Il ragazzo, in preda al panico, si lanciò su Fenix nel tentativo di arrestare quell’energia che lo sovrastava, vi sarebbe senz’altro riuscito se un oggetto tagliente non l’avesse colpito al braccio ferendolo: Dranzen!
-Un altro bey! Accidenti a te Giapponese! Carl, Jason prendete quelle trottole- urlò tentando di rialzarsi.
 
-Provaci idiota!- sibilò Kei un attimo prima di liberare la sua Aquila Rossa. Il doppio vortice creato dai due bit power creò un vuoto d’aria che fece letteralmente volare i tre assalitori dieci metri più in là. La potenza dei bit power continuava ad aumentare, sradicando e strappando tutto ciò che incontrava: rami d’albero, cespugli, zolle di terra, vorticavano impazzite nell’aria.
 
In preda al terrore i tre ragazzi se la diedero a gambe non appena i due blaider decisero che la lezione poteva bastare e rallentarono la potenza di rotazione dei due bey richiamando i bit power, seguiti dalle quattro ragazze che avevano osservato tutta la scena ben nascoste nel folto del bosco.
 
Una volta soli Pat e Kei si scambiarono un cenno d’intesa e all’unisono richiamarono i loro bey mentre tutt’attorno ritornava la calma.
 
-Ti sei messa in un grosso guaio Pat- proruppe Kei ficcando Dranzen in tasca.

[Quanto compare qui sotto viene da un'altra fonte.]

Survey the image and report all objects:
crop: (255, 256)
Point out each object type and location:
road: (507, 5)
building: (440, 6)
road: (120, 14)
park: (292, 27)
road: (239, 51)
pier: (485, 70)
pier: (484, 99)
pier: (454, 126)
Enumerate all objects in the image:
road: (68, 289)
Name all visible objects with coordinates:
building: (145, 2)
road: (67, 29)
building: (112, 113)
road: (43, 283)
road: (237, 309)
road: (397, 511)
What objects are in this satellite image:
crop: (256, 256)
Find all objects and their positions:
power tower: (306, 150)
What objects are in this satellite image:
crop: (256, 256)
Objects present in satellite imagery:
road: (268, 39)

-Lo so ma che altro potevo fare? Vederti in difficoltà mi ha fatto perdere la ragione…oh amore mio farei di tutto per te- disse asciugandogli dolcemente un rivolo di sangue che gli usciva da un angolo della bocca -Stai male? Andiamo in infermeria?- si informò vedendo che il ragazzo si massaggiava la pancia.

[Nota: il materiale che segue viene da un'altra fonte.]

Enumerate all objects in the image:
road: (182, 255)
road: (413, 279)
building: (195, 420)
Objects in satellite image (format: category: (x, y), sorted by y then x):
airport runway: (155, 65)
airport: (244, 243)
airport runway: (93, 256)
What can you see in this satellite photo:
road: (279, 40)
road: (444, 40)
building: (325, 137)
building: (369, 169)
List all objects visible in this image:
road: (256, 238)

-No sto bene…la cura migliore l’ho già presa…- disse guardandola intensamente.
-Che vuoi dire?- chiese guardandolo speranzosa.

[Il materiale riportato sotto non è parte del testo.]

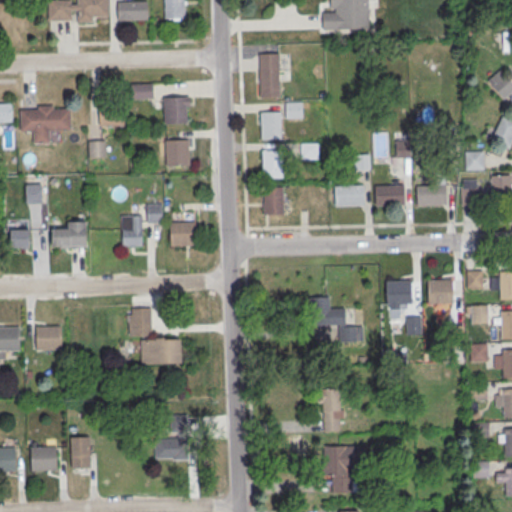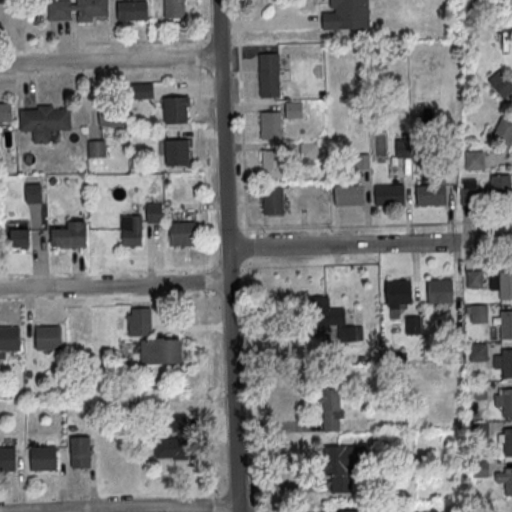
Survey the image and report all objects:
building: (77, 9)
building: (92, 9)
building: (131, 9)
building: (173, 9)
building: (174, 9)
building: (132, 12)
building: (346, 15)
building: (347, 16)
road: (109, 61)
building: (268, 74)
building: (269, 76)
building: (500, 83)
building: (141, 90)
building: (175, 108)
building: (5, 111)
building: (174, 112)
building: (6, 113)
road: (242, 117)
building: (44, 120)
building: (44, 123)
road: (221, 123)
building: (270, 124)
building: (270, 126)
building: (503, 131)
building: (96, 148)
building: (402, 148)
building: (177, 151)
building: (177, 153)
building: (473, 159)
building: (271, 163)
building: (273, 166)
building: (500, 183)
building: (469, 191)
building: (348, 194)
building: (389, 194)
building: (430, 194)
building: (390, 196)
building: (349, 197)
building: (431, 197)
building: (272, 199)
building: (273, 202)
building: (154, 212)
road: (379, 225)
building: (131, 229)
building: (132, 232)
building: (182, 232)
building: (68, 234)
building: (182, 235)
building: (19, 237)
building: (70, 237)
road: (369, 244)
building: (473, 277)
road: (114, 283)
building: (503, 283)
building: (505, 287)
building: (440, 290)
building: (440, 290)
building: (399, 291)
road: (228, 292)
building: (398, 292)
building: (331, 322)
building: (506, 322)
building: (506, 323)
road: (282, 335)
building: (48, 337)
building: (48, 337)
building: (9, 338)
building: (8, 339)
building: (152, 339)
building: (477, 351)
building: (478, 352)
building: (503, 360)
building: (507, 363)
road: (248, 373)
building: (476, 389)
building: (478, 391)
building: (504, 400)
building: (507, 402)
building: (331, 409)
road: (233, 424)
building: (479, 428)
building: (173, 439)
building: (174, 440)
building: (506, 440)
building: (507, 441)
building: (79, 451)
building: (81, 452)
building: (42, 457)
building: (43, 457)
building: (7, 458)
building: (7, 459)
building: (342, 464)
building: (480, 469)
building: (504, 478)
building: (506, 479)
road: (138, 508)
building: (346, 510)
building: (406, 511)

Il ragazzo spostò lo sguardo altrove -Niente-
-Kei…io…ti amo e niente mi fa paura se tu sei al mio fianco - sussurrò lei affondano il volto nel petto caldo e rassicurante del suo compagno. Sapeva che non avrebbe risposto alla sua dichiarazione. In effetti non era facile sopportare tanta fredda reticenza, né tanto meno era semplice comprendere ed accettare quel suo carattere chiuso e spigoloso, ma lo amava incondizionatamente ed il suo cuore sapeva sempre come avvicinarsi a lui. Erano in un grossissimo guaio ma Pat era felice, le era impossibile essere triste, o preoccupata, o impaurita, tra le braccia del suo impenetrabile amore; stretta nel suo abbraccio non aveva bisogno di nient’altro, il mondo, per quel che le importava, poteva anche cadere a pezzi e loro due avrebbero continuato a rimanere strettamente allacciati.
 
Ma quando è il mondo dentro di te che cade a pezzi e non quello che ti gira intorno, allora non lo puoi ignorare, ed un abbraccio può non essere sufficiente ad impedire al tuo cuore di volare via.